━━━ Selected extract ━━━

Additionally, he replied with an attached PDF that fully outlines my township's guidelines for finished basements. At the very beginning of the document was this:



> As per Pennsylvania Uniform Construction Code, building permits are not required for non-structural based alterations. It is the owner’s and contractor’s responsibility to assure code compliance of a nonstructural based alteration.
> 
> Finished basements must be constructed in strict conformance with these details and the 2006 International Residential Code (IRC). For requirements, details and information not contained herein, you must consult the IRC.


----------



## Scuba_Dave

Missy hasn't been back to the site since the 14th 

Question, what about dormers with knee walls?
I was under the impression that a certain % must be at "x" height
Of course that doesn't matter if the entire ceiling is too low


----------



## jpsmith

She may be lurking, plus I figured it would be good to post my experience for posterity. I mean, I found this site by web-searching similar questions.

I've heard the "certain percentage" rule for ceiling height, too, but it's not mentioned in my township's basement details PDF. It simply says, "Basement ceiling heights shall not be less than 7'-0". Structural members spaced at 4'-0" or more may project a maximum of 6" below the required ceiling height."


----------



## gbwillner

I have a similar question and problem as the original poster. I want to finish my basement, where I have sloped floors (the house was built in 1903). Near the center of the room, the floor-joist height is about 7'3". However, near the exterior walls, it is more like 6'6". Do I call the ceiling height, which must be 7', an average of each living space? Do I just use the minimum height, which is really only in a small area?
Furthermore, if I do get a variance (I want to build another bedroom since I have a secondary door to the yard), what do I have to do to call this "living space" when I sell the house?

Thanks!


----------

━━━

● Directions:
1. Reproduce the passage of the basement-finishing thread from "I was under" up to and including "web-searching similar questions.", substituting "reading along" for "lurking".
2. According to the basement-finishing thread, what minimum basement ceiling height does the township's PDF require?
3. Translate this sentence from the basement-finishing thread into Spanish: "As per Pennsylvania Uniform Construction Code, building permits are not required for non-structural based alterations."
The lines that come after the basement-finishing thread are not needed for this work.

━━━ Dataset section ━━━

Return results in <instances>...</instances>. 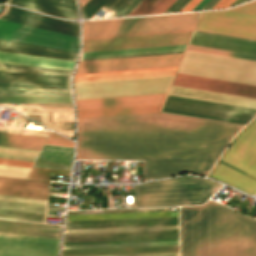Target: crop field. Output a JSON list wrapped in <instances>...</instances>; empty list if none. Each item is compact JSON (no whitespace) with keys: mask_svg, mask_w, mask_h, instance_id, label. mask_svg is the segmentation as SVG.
<instances>
[{"mask_svg":"<svg viewBox=\"0 0 256 256\" xmlns=\"http://www.w3.org/2000/svg\"><path fill=\"white\" fill-rule=\"evenodd\" d=\"M45 144H49V145H59V146H69V147H73V146H71V145L56 144V143H49V142H46Z\"/></svg>","mask_w":256,"mask_h":256,"instance_id":"obj_53","label":"crop field"},{"mask_svg":"<svg viewBox=\"0 0 256 256\" xmlns=\"http://www.w3.org/2000/svg\"><path fill=\"white\" fill-rule=\"evenodd\" d=\"M9 3L35 9L57 17L78 19V13L33 0H10Z\"/></svg>","mask_w":256,"mask_h":256,"instance_id":"obj_33","label":"crop field"},{"mask_svg":"<svg viewBox=\"0 0 256 256\" xmlns=\"http://www.w3.org/2000/svg\"><path fill=\"white\" fill-rule=\"evenodd\" d=\"M58 241L0 233V256H57Z\"/></svg>","mask_w":256,"mask_h":256,"instance_id":"obj_13","label":"crop field"},{"mask_svg":"<svg viewBox=\"0 0 256 256\" xmlns=\"http://www.w3.org/2000/svg\"><path fill=\"white\" fill-rule=\"evenodd\" d=\"M108 0H89L83 7L81 15L90 19Z\"/></svg>","mask_w":256,"mask_h":256,"instance_id":"obj_42","label":"crop field"},{"mask_svg":"<svg viewBox=\"0 0 256 256\" xmlns=\"http://www.w3.org/2000/svg\"><path fill=\"white\" fill-rule=\"evenodd\" d=\"M0 19L79 37V23L61 21L8 6Z\"/></svg>","mask_w":256,"mask_h":256,"instance_id":"obj_17","label":"crop field"},{"mask_svg":"<svg viewBox=\"0 0 256 256\" xmlns=\"http://www.w3.org/2000/svg\"><path fill=\"white\" fill-rule=\"evenodd\" d=\"M181 256H256V220L208 201L180 207Z\"/></svg>","mask_w":256,"mask_h":256,"instance_id":"obj_2","label":"crop field"},{"mask_svg":"<svg viewBox=\"0 0 256 256\" xmlns=\"http://www.w3.org/2000/svg\"><path fill=\"white\" fill-rule=\"evenodd\" d=\"M170 69H177V67L159 68V69H146V70H133V71H121V72H108V73H95V74H82V75H76L75 77L106 75V74H119V73H132V72H145V71H157V70H170Z\"/></svg>","mask_w":256,"mask_h":256,"instance_id":"obj_44","label":"crop field"},{"mask_svg":"<svg viewBox=\"0 0 256 256\" xmlns=\"http://www.w3.org/2000/svg\"><path fill=\"white\" fill-rule=\"evenodd\" d=\"M51 174L69 176L70 172L33 167L28 178L50 180Z\"/></svg>","mask_w":256,"mask_h":256,"instance_id":"obj_41","label":"crop field"},{"mask_svg":"<svg viewBox=\"0 0 256 256\" xmlns=\"http://www.w3.org/2000/svg\"><path fill=\"white\" fill-rule=\"evenodd\" d=\"M39 151L0 147V158L34 161ZM0 159V165L31 168L33 162Z\"/></svg>","mask_w":256,"mask_h":256,"instance_id":"obj_31","label":"crop field"},{"mask_svg":"<svg viewBox=\"0 0 256 256\" xmlns=\"http://www.w3.org/2000/svg\"><path fill=\"white\" fill-rule=\"evenodd\" d=\"M162 111L245 125L256 109L168 95Z\"/></svg>","mask_w":256,"mask_h":256,"instance_id":"obj_8","label":"crop field"},{"mask_svg":"<svg viewBox=\"0 0 256 256\" xmlns=\"http://www.w3.org/2000/svg\"><path fill=\"white\" fill-rule=\"evenodd\" d=\"M88 0H80L81 2V7L87 2Z\"/></svg>","mask_w":256,"mask_h":256,"instance_id":"obj_56","label":"crop field"},{"mask_svg":"<svg viewBox=\"0 0 256 256\" xmlns=\"http://www.w3.org/2000/svg\"><path fill=\"white\" fill-rule=\"evenodd\" d=\"M171 95L256 108V100L172 86Z\"/></svg>","mask_w":256,"mask_h":256,"instance_id":"obj_25","label":"crop field"},{"mask_svg":"<svg viewBox=\"0 0 256 256\" xmlns=\"http://www.w3.org/2000/svg\"><path fill=\"white\" fill-rule=\"evenodd\" d=\"M164 245H178V241L106 243V244H78V245H64L63 249L105 248V247H134V246H164Z\"/></svg>","mask_w":256,"mask_h":256,"instance_id":"obj_38","label":"crop field"},{"mask_svg":"<svg viewBox=\"0 0 256 256\" xmlns=\"http://www.w3.org/2000/svg\"><path fill=\"white\" fill-rule=\"evenodd\" d=\"M167 216H178V211L123 213V214H101V215H79V216H68L67 221L122 219V218H145V217H167Z\"/></svg>","mask_w":256,"mask_h":256,"instance_id":"obj_32","label":"crop field"},{"mask_svg":"<svg viewBox=\"0 0 256 256\" xmlns=\"http://www.w3.org/2000/svg\"><path fill=\"white\" fill-rule=\"evenodd\" d=\"M186 46L187 45L142 48V49H128V50H115V51H102V52H89V53H83L81 59L112 57V56H125V55H138V54H151V53L178 52V51H184ZM178 53H183V52H178ZM165 54H177V53H165ZM152 55H164V54H152ZM138 56H151V55H138ZM138 56H125V57H138ZM125 57H112V58H125ZM112 58H100V59H112ZM87 60H99V59H87ZM81 61H86V60H81Z\"/></svg>","mask_w":256,"mask_h":256,"instance_id":"obj_29","label":"crop field"},{"mask_svg":"<svg viewBox=\"0 0 256 256\" xmlns=\"http://www.w3.org/2000/svg\"><path fill=\"white\" fill-rule=\"evenodd\" d=\"M179 252L178 246L63 250L62 256Z\"/></svg>","mask_w":256,"mask_h":256,"instance_id":"obj_28","label":"crop field"},{"mask_svg":"<svg viewBox=\"0 0 256 256\" xmlns=\"http://www.w3.org/2000/svg\"><path fill=\"white\" fill-rule=\"evenodd\" d=\"M47 201L0 196V218L44 223Z\"/></svg>","mask_w":256,"mask_h":256,"instance_id":"obj_16","label":"crop field"},{"mask_svg":"<svg viewBox=\"0 0 256 256\" xmlns=\"http://www.w3.org/2000/svg\"><path fill=\"white\" fill-rule=\"evenodd\" d=\"M178 225V217L67 222L66 229Z\"/></svg>","mask_w":256,"mask_h":256,"instance_id":"obj_22","label":"crop field"},{"mask_svg":"<svg viewBox=\"0 0 256 256\" xmlns=\"http://www.w3.org/2000/svg\"><path fill=\"white\" fill-rule=\"evenodd\" d=\"M47 141L49 142H56V143H64V144H71V145H74L72 141L54 133V132H51Z\"/></svg>","mask_w":256,"mask_h":256,"instance_id":"obj_45","label":"crop field"},{"mask_svg":"<svg viewBox=\"0 0 256 256\" xmlns=\"http://www.w3.org/2000/svg\"><path fill=\"white\" fill-rule=\"evenodd\" d=\"M0 167H7V168H16V169H25V170H29V169H26V168H17V167H8V166H0Z\"/></svg>","mask_w":256,"mask_h":256,"instance_id":"obj_55","label":"crop field"},{"mask_svg":"<svg viewBox=\"0 0 256 256\" xmlns=\"http://www.w3.org/2000/svg\"><path fill=\"white\" fill-rule=\"evenodd\" d=\"M220 187L213 181L193 177L138 185L134 187V207L201 204Z\"/></svg>","mask_w":256,"mask_h":256,"instance_id":"obj_4","label":"crop field"},{"mask_svg":"<svg viewBox=\"0 0 256 256\" xmlns=\"http://www.w3.org/2000/svg\"><path fill=\"white\" fill-rule=\"evenodd\" d=\"M195 30L256 40V1L230 10L203 13Z\"/></svg>","mask_w":256,"mask_h":256,"instance_id":"obj_7","label":"crop field"},{"mask_svg":"<svg viewBox=\"0 0 256 256\" xmlns=\"http://www.w3.org/2000/svg\"><path fill=\"white\" fill-rule=\"evenodd\" d=\"M142 0H128L116 13L111 17L115 16H126L138 3Z\"/></svg>","mask_w":256,"mask_h":256,"instance_id":"obj_43","label":"crop field"},{"mask_svg":"<svg viewBox=\"0 0 256 256\" xmlns=\"http://www.w3.org/2000/svg\"><path fill=\"white\" fill-rule=\"evenodd\" d=\"M221 161L256 178V120L238 136Z\"/></svg>","mask_w":256,"mask_h":256,"instance_id":"obj_14","label":"crop field"},{"mask_svg":"<svg viewBox=\"0 0 256 256\" xmlns=\"http://www.w3.org/2000/svg\"><path fill=\"white\" fill-rule=\"evenodd\" d=\"M179 72L256 85V62L251 61L188 51Z\"/></svg>","mask_w":256,"mask_h":256,"instance_id":"obj_5","label":"crop field"},{"mask_svg":"<svg viewBox=\"0 0 256 256\" xmlns=\"http://www.w3.org/2000/svg\"><path fill=\"white\" fill-rule=\"evenodd\" d=\"M126 1L127 0H110L104 5V7L115 12Z\"/></svg>","mask_w":256,"mask_h":256,"instance_id":"obj_46","label":"crop field"},{"mask_svg":"<svg viewBox=\"0 0 256 256\" xmlns=\"http://www.w3.org/2000/svg\"><path fill=\"white\" fill-rule=\"evenodd\" d=\"M172 85L256 99V86L252 85L180 73L177 74Z\"/></svg>","mask_w":256,"mask_h":256,"instance_id":"obj_15","label":"crop field"},{"mask_svg":"<svg viewBox=\"0 0 256 256\" xmlns=\"http://www.w3.org/2000/svg\"><path fill=\"white\" fill-rule=\"evenodd\" d=\"M0 51L36 55V56H43V57H50V58H57V59H65V60H72V61H75L78 55L76 53L53 50V49L25 45V44L3 41V40H0Z\"/></svg>","mask_w":256,"mask_h":256,"instance_id":"obj_27","label":"crop field"},{"mask_svg":"<svg viewBox=\"0 0 256 256\" xmlns=\"http://www.w3.org/2000/svg\"><path fill=\"white\" fill-rule=\"evenodd\" d=\"M160 229H178V226L140 227V228L82 229V230H66L65 233L103 232V231H125V230H160Z\"/></svg>","mask_w":256,"mask_h":256,"instance_id":"obj_40","label":"crop field"},{"mask_svg":"<svg viewBox=\"0 0 256 256\" xmlns=\"http://www.w3.org/2000/svg\"><path fill=\"white\" fill-rule=\"evenodd\" d=\"M174 76L74 84L76 100L167 93Z\"/></svg>","mask_w":256,"mask_h":256,"instance_id":"obj_6","label":"crop field"},{"mask_svg":"<svg viewBox=\"0 0 256 256\" xmlns=\"http://www.w3.org/2000/svg\"><path fill=\"white\" fill-rule=\"evenodd\" d=\"M187 50L256 61V56L189 45Z\"/></svg>","mask_w":256,"mask_h":256,"instance_id":"obj_39","label":"crop field"},{"mask_svg":"<svg viewBox=\"0 0 256 256\" xmlns=\"http://www.w3.org/2000/svg\"><path fill=\"white\" fill-rule=\"evenodd\" d=\"M235 0H220L212 9L229 7Z\"/></svg>","mask_w":256,"mask_h":256,"instance_id":"obj_48","label":"crop field"},{"mask_svg":"<svg viewBox=\"0 0 256 256\" xmlns=\"http://www.w3.org/2000/svg\"><path fill=\"white\" fill-rule=\"evenodd\" d=\"M0 86L70 89V77L0 71Z\"/></svg>","mask_w":256,"mask_h":256,"instance_id":"obj_18","label":"crop field"},{"mask_svg":"<svg viewBox=\"0 0 256 256\" xmlns=\"http://www.w3.org/2000/svg\"><path fill=\"white\" fill-rule=\"evenodd\" d=\"M166 95L76 101L78 118L159 112Z\"/></svg>","mask_w":256,"mask_h":256,"instance_id":"obj_9","label":"crop field"},{"mask_svg":"<svg viewBox=\"0 0 256 256\" xmlns=\"http://www.w3.org/2000/svg\"><path fill=\"white\" fill-rule=\"evenodd\" d=\"M200 13L84 22V40L192 31Z\"/></svg>","mask_w":256,"mask_h":256,"instance_id":"obj_3","label":"crop field"},{"mask_svg":"<svg viewBox=\"0 0 256 256\" xmlns=\"http://www.w3.org/2000/svg\"><path fill=\"white\" fill-rule=\"evenodd\" d=\"M50 182L0 176V195L47 200Z\"/></svg>","mask_w":256,"mask_h":256,"instance_id":"obj_21","label":"crop field"},{"mask_svg":"<svg viewBox=\"0 0 256 256\" xmlns=\"http://www.w3.org/2000/svg\"><path fill=\"white\" fill-rule=\"evenodd\" d=\"M201 0H191L180 12L191 11Z\"/></svg>","mask_w":256,"mask_h":256,"instance_id":"obj_49","label":"crop field"},{"mask_svg":"<svg viewBox=\"0 0 256 256\" xmlns=\"http://www.w3.org/2000/svg\"><path fill=\"white\" fill-rule=\"evenodd\" d=\"M243 0H236L231 6L241 3Z\"/></svg>","mask_w":256,"mask_h":256,"instance_id":"obj_54","label":"crop field"},{"mask_svg":"<svg viewBox=\"0 0 256 256\" xmlns=\"http://www.w3.org/2000/svg\"><path fill=\"white\" fill-rule=\"evenodd\" d=\"M0 62L68 70H72L75 63L72 61L57 60L6 52H0Z\"/></svg>","mask_w":256,"mask_h":256,"instance_id":"obj_26","label":"crop field"},{"mask_svg":"<svg viewBox=\"0 0 256 256\" xmlns=\"http://www.w3.org/2000/svg\"><path fill=\"white\" fill-rule=\"evenodd\" d=\"M167 240H178V239H167ZM144 241H164V240H144ZM121 242H134V241H121ZM98 243H105V242H98Z\"/></svg>","mask_w":256,"mask_h":256,"instance_id":"obj_52","label":"crop field"},{"mask_svg":"<svg viewBox=\"0 0 256 256\" xmlns=\"http://www.w3.org/2000/svg\"><path fill=\"white\" fill-rule=\"evenodd\" d=\"M189 44L256 55V41L195 31Z\"/></svg>","mask_w":256,"mask_h":256,"instance_id":"obj_20","label":"crop field"},{"mask_svg":"<svg viewBox=\"0 0 256 256\" xmlns=\"http://www.w3.org/2000/svg\"><path fill=\"white\" fill-rule=\"evenodd\" d=\"M73 148L44 145L34 166L70 171Z\"/></svg>","mask_w":256,"mask_h":256,"instance_id":"obj_24","label":"crop field"},{"mask_svg":"<svg viewBox=\"0 0 256 256\" xmlns=\"http://www.w3.org/2000/svg\"><path fill=\"white\" fill-rule=\"evenodd\" d=\"M182 55L80 62L76 74L178 66Z\"/></svg>","mask_w":256,"mask_h":256,"instance_id":"obj_11","label":"crop field"},{"mask_svg":"<svg viewBox=\"0 0 256 256\" xmlns=\"http://www.w3.org/2000/svg\"><path fill=\"white\" fill-rule=\"evenodd\" d=\"M61 226L0 219V232L59 239Z\"/></svg>","mask_w":256,"mask_h":256,"instance_id":"obj_23","label":"crop field"},{"mask_svg":"<svg viewBox=\"0 0 256 256\" xmlns=\"http://www.w3.org/2000/svg\"><path fill=\"white\" fill-rule=\"evenodd\" d=\"M210 177L224 181L247 193H250V194L256 193L255 180L220 163H218L217 167L211 173Z\"/></svg>","mask_w":256,"mask_h":256,"instance_id":"obj_30","label":"crop field"},{"mask_svg":"<svg viewBox=\"0 0 256 256\" xmlns=\"http://www.w3.org/2000/svg\"><path fill=\"white\" fill-rule=\"evenodd\" d=\"M176 70L75 78L74 83L174 75Z\"/></svg>","mask_w":256,"mask_h":256,"instance_id":"obj_36","label":"crop field"},{"mask_svg":"<svg viewBox=\"0 0 256 256\" xmlns=\"http://www.w3.org/2000/svg\"><path fill=\"white\" fill-rule=\"evenodd\" d=\"M191 33L84 41L83 52L187 44Z\"/></svg>","mask_w":256,"mask_h":256,"instance_id":"obj_12","label":"crop field"},{"mask_svg":"<svg viewBox=\"0 0 256 256\" xmlns=\"http://www.w3.org/2000/svg\"><path fill=\"white\" fill-rule=\"evenodd\" d=\"M219 0L208 1L200 10L211 9Z\"/></svg>","mask_w":256,"mask_h":256,"instance_id":"obj_50","label":"crop field"},{"mask_svg":"<svg viewBox=\"0 0 256 256\" xmlns=\"http://www.w3.org/2000/svg\"><path fill=\"white\" fill-rule=\"evenodd\" d=\"M31 102H72L71 96L48 95H2L0 103H31Z\"/></svg>","mask_w":256,"mask_h":256,"instance_id":"obj_35","label":"crop field"},{"mask_svg":"<svg viewBox=\"0 0 256 256\" xmlns=\"http://www.w3.org/2000/svg\"><path fill=\"white\" fill-rule=\"evenodd\" d=\"M106 256H179V253H165V254H135V255H106Z\"/></svg>","mask_w":256,"mask_h":256,"instance_id":"obj_47","label":"crop field"},{"mask_svg":"<svg viewBox=\"0 0 256 256\" xmlns=\"http://www.w3.org/2000/svg\"><path fill=\"white\" fill-rule=\"evenodd\" d=\"M208 0H202L192 11L199 10Z\"/></svg>","mask_w":256,"mask_h":256,"instance_id":"obj_51","label":"crop field"},{"mask_svg":"<svg viewBox=\"0 0 256 256\" xmlns=\"http://www.w3.org/2000/svg\"><path fill=\"white\" fill-rule=\"evenodd\" d=\"M178 238V230L65 234L64 243Z\"/></svg>","mask_w":256,"mask_h":256,"instance_id":"obj_19","label":"crop field"},{"mask_svg":"<svg viewBox=\"0 0 256 256\" xmlns=\"http://www.w3.org/2000/svg\"><path fill=\"white\" fill-rule=\"evenodd\" d=\"M77 122L76 159L145 160V180L204 175L243 127L163 113Z\"/></svg>","mask_w":256,"mask_h":256,"instance_id":"obj_1","label":"crop field"},{"mask_svg":"<svg viewBox=\"0 0 256 256\" xmlns=\"http://www.w3.org/2000/svg\"><path fill=\"white\" fill-rule=\"evenodd\" d=\"M52 184L67 186V184H63V183H55V182H52Z\"/></svg>","mask_w":256,"mask_h":256,"instance_id":"obj_57","label":"crop field"},{"mask_svg":"<svg viewBox=\"0 0 256 256\" xmlns=\"http://www.w3.org/2000/svg\"><path fill=\"white\" fill-rule=\"evenodd\" d=\"M0 39L78 53L79 38L0 20Z\"/></svg>","mask_w":256,"mask_h":256,"instance_id":"obj_10","label":"crop field"},{"mask_svg":"<svg viewBox=\"0 0 256 256\" xmlns=\"http://www.w3.org/2000/svg\"><path fill=\"white\" fill-rule=\"evenodd\" d=\"M46 138L1 134L0 145L40 150Z\"/></svg>","mask_w":256,"mask_h":256,"instance_id":"obj_34","label":"crop field"},{"mask_svg":"<svg viewBox=\"0 0 256 256\" xmlns=\"http://www.w3.org/2000/svg\"><path fill=\"white\" fill-rule=\"evenodd\" d=\"M176 0H143L127 16L163 13Z\"/></svg>","mask_w":256,"mask_h":256,"instance_id":"obj_37","label":"crop field"}]
</instances>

━━━

● Answers by task:
1.
I was under the impression that a certain % must be at "x" height
Of course that doesn't matter if the entire ceiling is too low


----------



## jpsmith

She may be reading along, plus I figured it would be good to post my experience for posterity. I mean, I found this site by web-searching similar questions.

2. Seven feet (7'-0").

3. Según el Código Uniforme de Construcción de Pensilvania, no se requieren permisos de construcción para las modificaciones de carácter no estructural.